MENU

Les pommes peuvent servir à mousser les ventes

par Vicky Poitras | 18 avril 2010 18h36

Alain Parent a une approche de vente unique. Il envoie des pommes à ses prospects. Il ne s'agit toutefois pas de simples pommes. Celles qu'ils envoient ont toutes été individuellement enfermées dans une boIte et estampillées du mot « santé », directement sur leur peau.Le fruit que M. Parent envoie à ses prospects est accompagné d'une courte note introduisant sa firme, Stratégie financière Impact, qui dit qu'un membre de son équipe entrera en contact avec eux sous peu. « Ce qui est le plus important pour nous est votre santé financière, indique la note. Lorsque le client est contacté, il a peu de difficultés à se rappeler qui lui a envoyé la pomme et le pourquoi de cet envoi.

Par ailleurs, l'Institut québécois de planification financière a adopté la même métaphore dans son matériel promotionnel et a produit un dépliant encourageant la population à rencontrer un conseiller pour le bien de leur santé financière. « J'ai acheté 20 000 de ses brochures et les ai envoyées avec ma carte », dit-il.

M. Parent se dit pratiquement certain qu'aucun autre conseiller financier au Canada n'a tenté ce genre d'expérience auparavant. En plus d'être un comptable certifié et un planificateur financier, M. Parent est aussi pomiculteur. Ainsi, il produit et marque toutes ses pommes lui-même.

◇ ◇ ◇ ◇ ◇

* **Travail demandé**:
• A. Dans l'article sur les pommes, relevez tous les titres ou métiers que la phrase commençant par « En plus d'être » attribue à M. Parent.
• B. D'après l'article sur les pommes, quel mot est estampillé directement sur la peau des fruits envoyés aux prospects ?
• C. Indiquez si chacune des affirmations suivantes concorde avec l'article sur les pommes : (i) Chaque pomme est envoyée enfermée dans sa propre boîte. (ii) M. Parent achète ses pommes auprès d'un autre producteur. (iii) La note jointe annonce qu'un membre de l'équipe prendra contact avec le prospect.

* **Lignes de données**:

◇ ◇ ◇ ◇ ◇

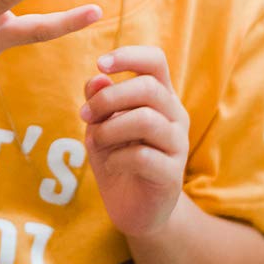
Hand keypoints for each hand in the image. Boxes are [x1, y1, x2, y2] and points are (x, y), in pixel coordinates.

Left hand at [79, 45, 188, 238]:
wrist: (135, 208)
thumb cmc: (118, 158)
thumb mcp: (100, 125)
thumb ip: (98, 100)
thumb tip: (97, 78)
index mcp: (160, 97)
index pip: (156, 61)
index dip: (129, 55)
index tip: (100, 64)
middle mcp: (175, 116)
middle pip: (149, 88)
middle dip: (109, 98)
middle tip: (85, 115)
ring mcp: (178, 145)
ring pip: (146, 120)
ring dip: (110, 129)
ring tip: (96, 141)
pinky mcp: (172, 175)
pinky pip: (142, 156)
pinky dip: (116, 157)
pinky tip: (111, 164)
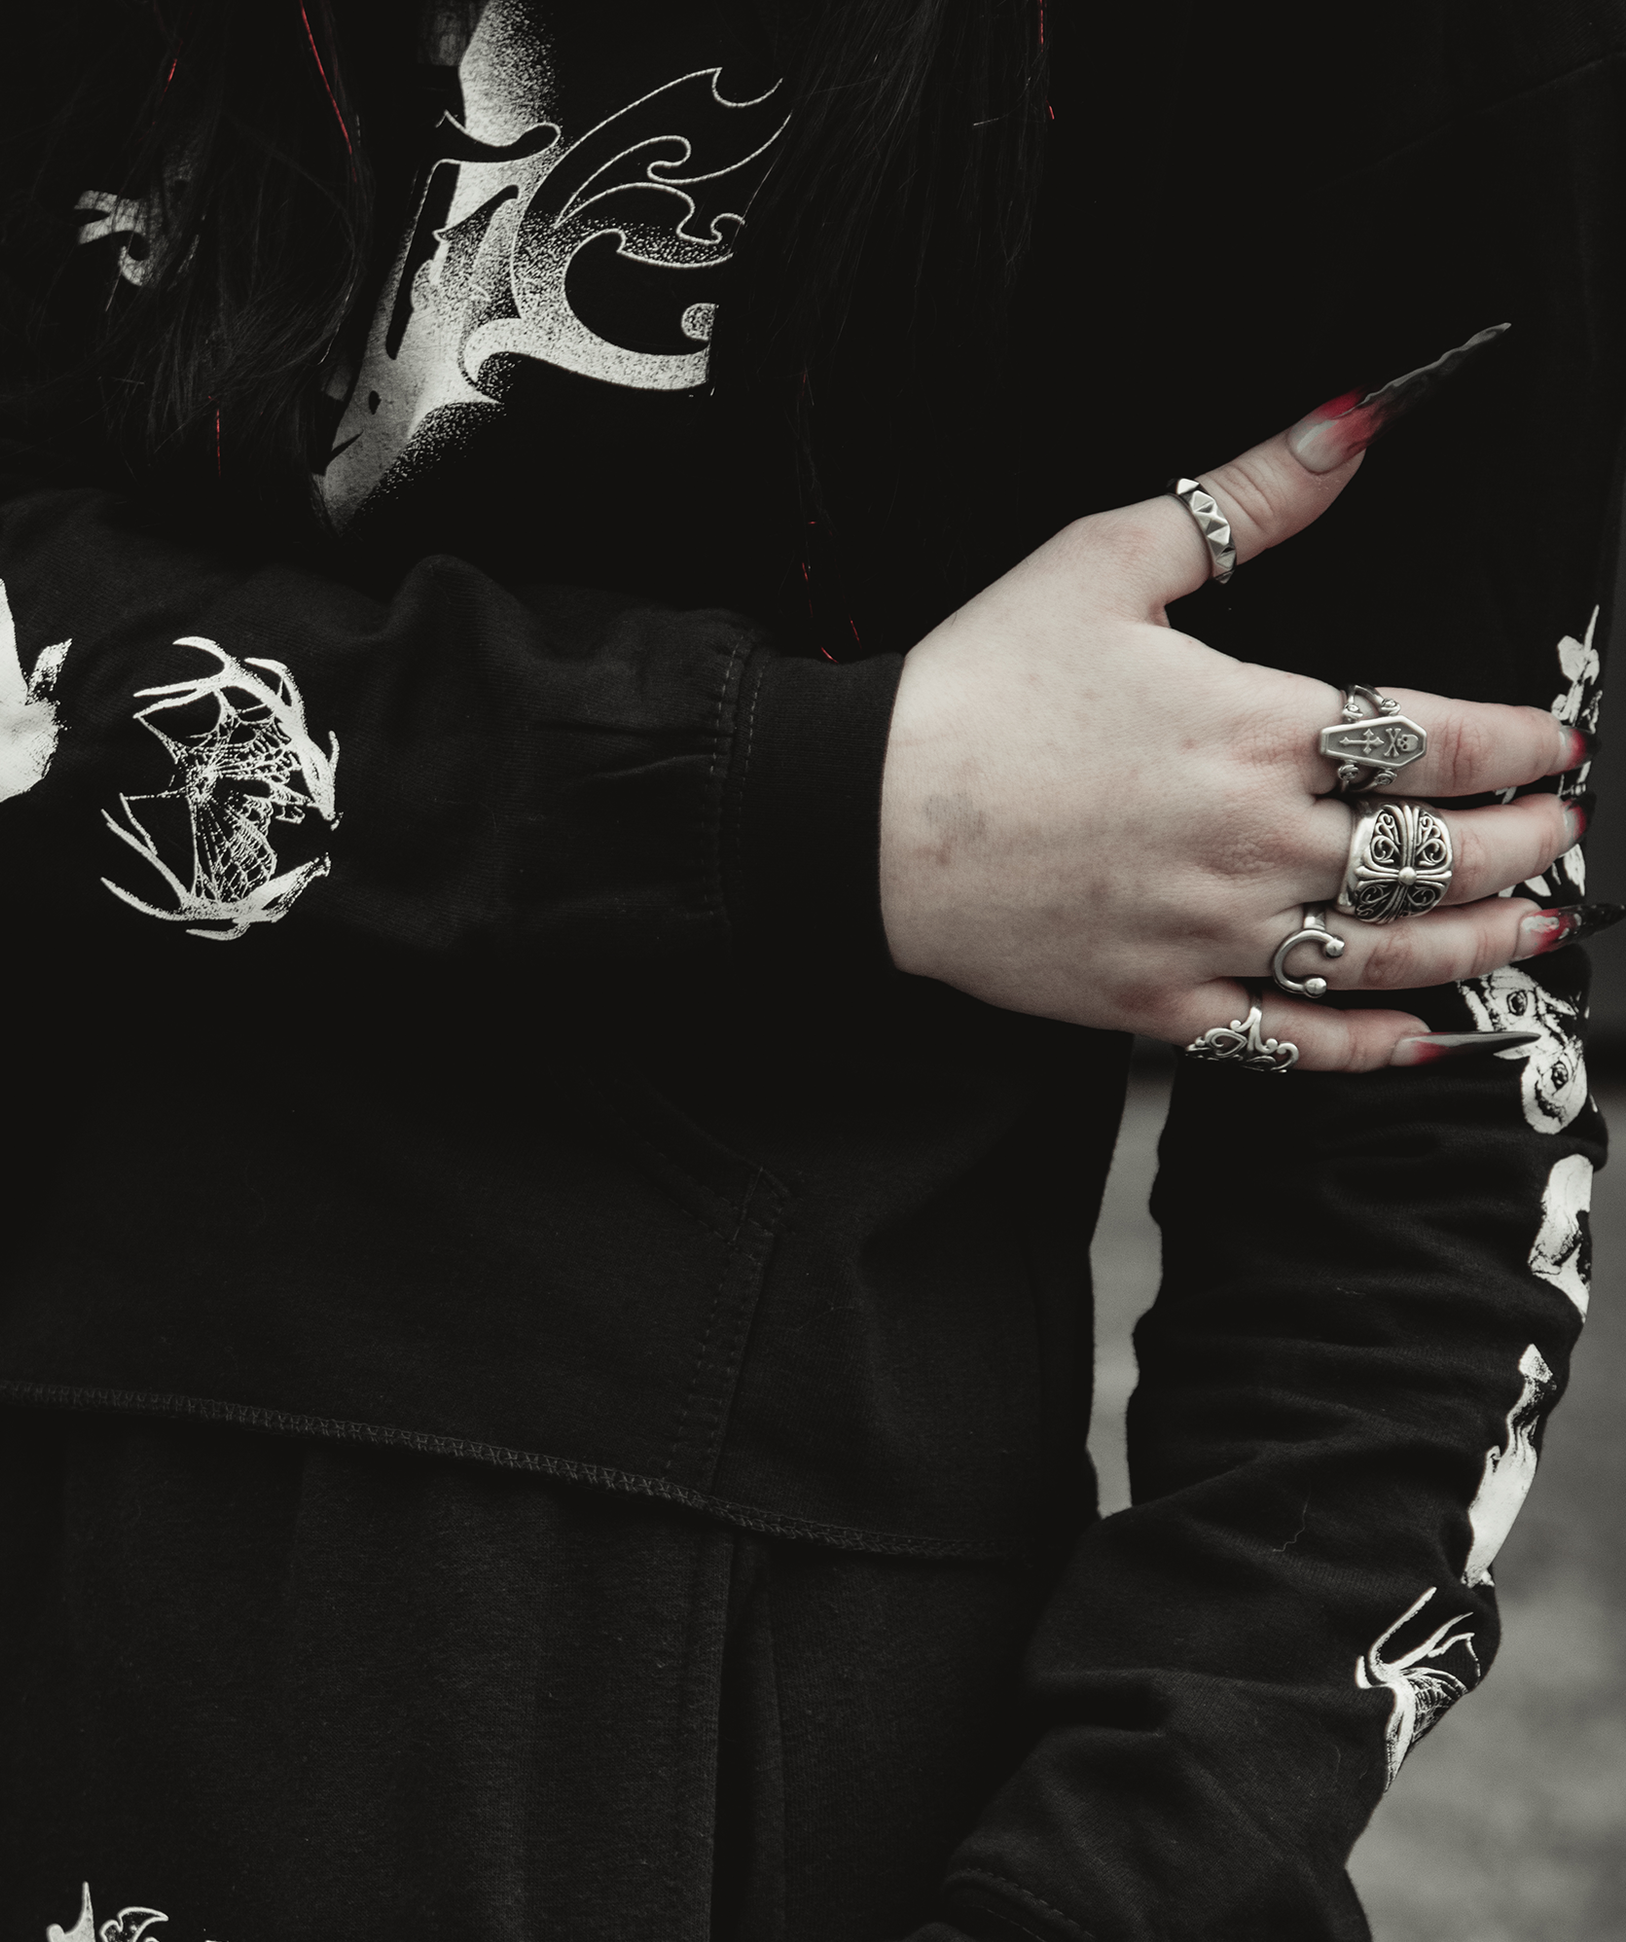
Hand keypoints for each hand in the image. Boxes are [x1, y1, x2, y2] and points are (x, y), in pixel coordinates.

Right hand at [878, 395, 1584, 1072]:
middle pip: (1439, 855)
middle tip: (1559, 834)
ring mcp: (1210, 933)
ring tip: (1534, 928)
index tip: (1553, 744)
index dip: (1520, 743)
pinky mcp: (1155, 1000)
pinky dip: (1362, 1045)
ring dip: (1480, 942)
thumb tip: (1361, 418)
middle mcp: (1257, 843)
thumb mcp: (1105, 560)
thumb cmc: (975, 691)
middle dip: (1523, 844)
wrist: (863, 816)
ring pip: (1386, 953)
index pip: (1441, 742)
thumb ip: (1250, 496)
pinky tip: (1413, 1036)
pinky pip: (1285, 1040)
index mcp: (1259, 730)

◇ ◇ ◇ ◇ ◇

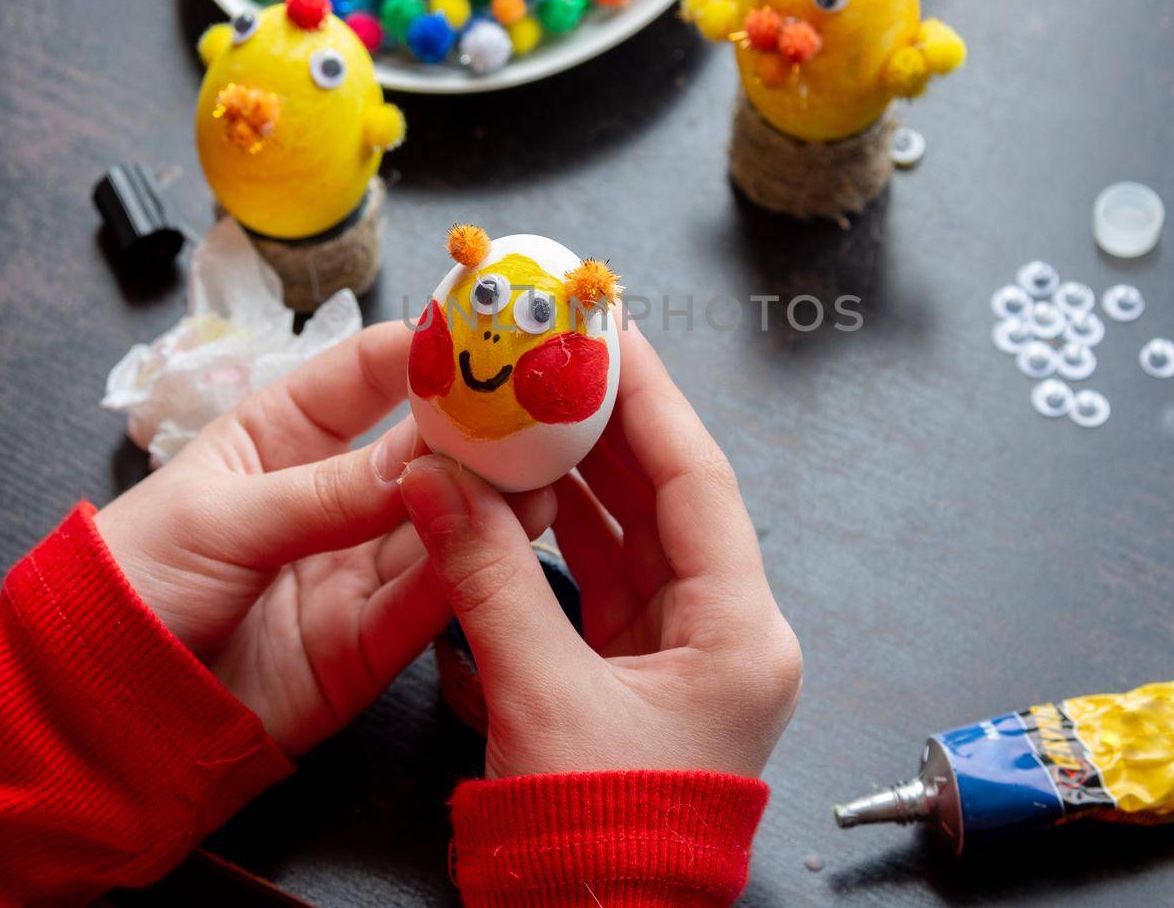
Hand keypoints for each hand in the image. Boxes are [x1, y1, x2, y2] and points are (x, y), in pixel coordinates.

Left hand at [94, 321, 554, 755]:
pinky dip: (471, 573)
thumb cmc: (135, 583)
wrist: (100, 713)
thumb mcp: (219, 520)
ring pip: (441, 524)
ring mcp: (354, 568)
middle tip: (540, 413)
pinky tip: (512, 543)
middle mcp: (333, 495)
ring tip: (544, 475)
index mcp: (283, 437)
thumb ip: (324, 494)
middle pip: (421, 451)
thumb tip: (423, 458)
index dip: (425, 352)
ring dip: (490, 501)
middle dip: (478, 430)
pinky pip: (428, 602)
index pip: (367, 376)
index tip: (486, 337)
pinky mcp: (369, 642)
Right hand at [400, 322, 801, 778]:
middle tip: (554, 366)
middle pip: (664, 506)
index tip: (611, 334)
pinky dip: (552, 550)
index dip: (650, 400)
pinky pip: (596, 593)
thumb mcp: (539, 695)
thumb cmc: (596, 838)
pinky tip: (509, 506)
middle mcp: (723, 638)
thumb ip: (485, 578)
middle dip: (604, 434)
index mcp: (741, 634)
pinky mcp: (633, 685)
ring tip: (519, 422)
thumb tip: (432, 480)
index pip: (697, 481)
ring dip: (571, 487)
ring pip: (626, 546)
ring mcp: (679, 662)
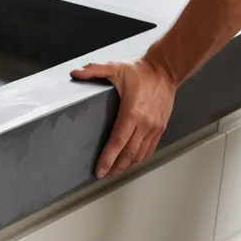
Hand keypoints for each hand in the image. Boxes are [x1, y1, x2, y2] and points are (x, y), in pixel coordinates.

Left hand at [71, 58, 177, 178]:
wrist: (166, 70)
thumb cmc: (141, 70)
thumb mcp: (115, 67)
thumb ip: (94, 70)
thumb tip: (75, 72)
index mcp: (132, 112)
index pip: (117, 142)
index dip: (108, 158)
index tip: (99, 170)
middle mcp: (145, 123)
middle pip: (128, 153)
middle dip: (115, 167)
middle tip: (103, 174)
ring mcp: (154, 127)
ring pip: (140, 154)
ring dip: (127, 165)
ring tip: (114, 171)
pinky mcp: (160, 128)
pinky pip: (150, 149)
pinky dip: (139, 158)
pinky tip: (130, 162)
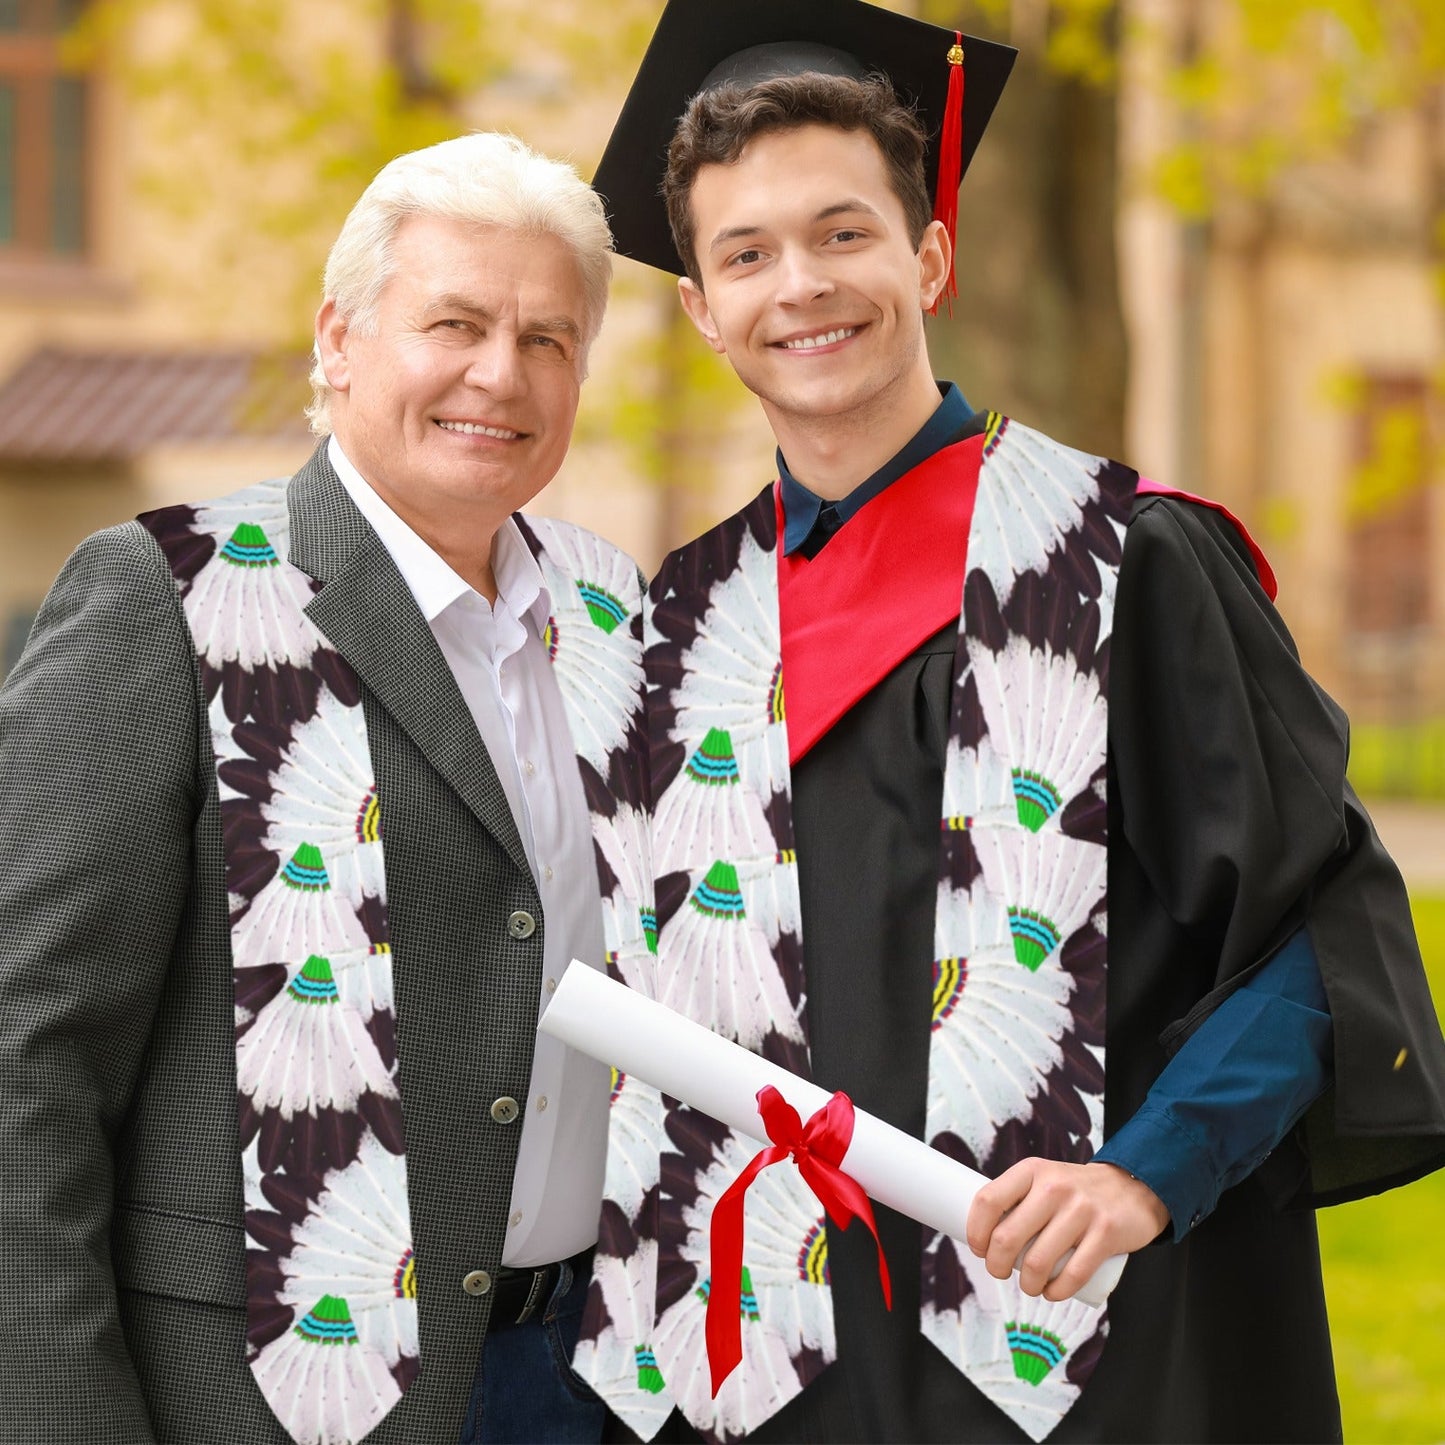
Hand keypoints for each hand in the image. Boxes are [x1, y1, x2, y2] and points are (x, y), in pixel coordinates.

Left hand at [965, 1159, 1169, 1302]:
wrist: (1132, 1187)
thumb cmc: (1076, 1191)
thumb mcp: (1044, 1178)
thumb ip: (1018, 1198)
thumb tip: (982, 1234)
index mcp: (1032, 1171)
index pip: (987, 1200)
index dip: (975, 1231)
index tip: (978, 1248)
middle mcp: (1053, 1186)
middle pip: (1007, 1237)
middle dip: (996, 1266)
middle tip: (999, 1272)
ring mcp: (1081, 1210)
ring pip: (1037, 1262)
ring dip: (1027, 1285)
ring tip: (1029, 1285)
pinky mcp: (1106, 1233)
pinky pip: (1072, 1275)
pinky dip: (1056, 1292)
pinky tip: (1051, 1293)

◇ ◇ ◇ ◇ ◇

* **Exercice corrigé**:
• A. comptable certifié ; planificateur financier ; pomiculteur

• B. Le mot « santé ».

• C.
(i) Oui : « ont toutes été individuellement enfermées »
(ii) Non : « il produit et marque toutes ses pommes lui-même »
(iii) Oui : « un membre de son équipe entrera en contact avec eux sous peu »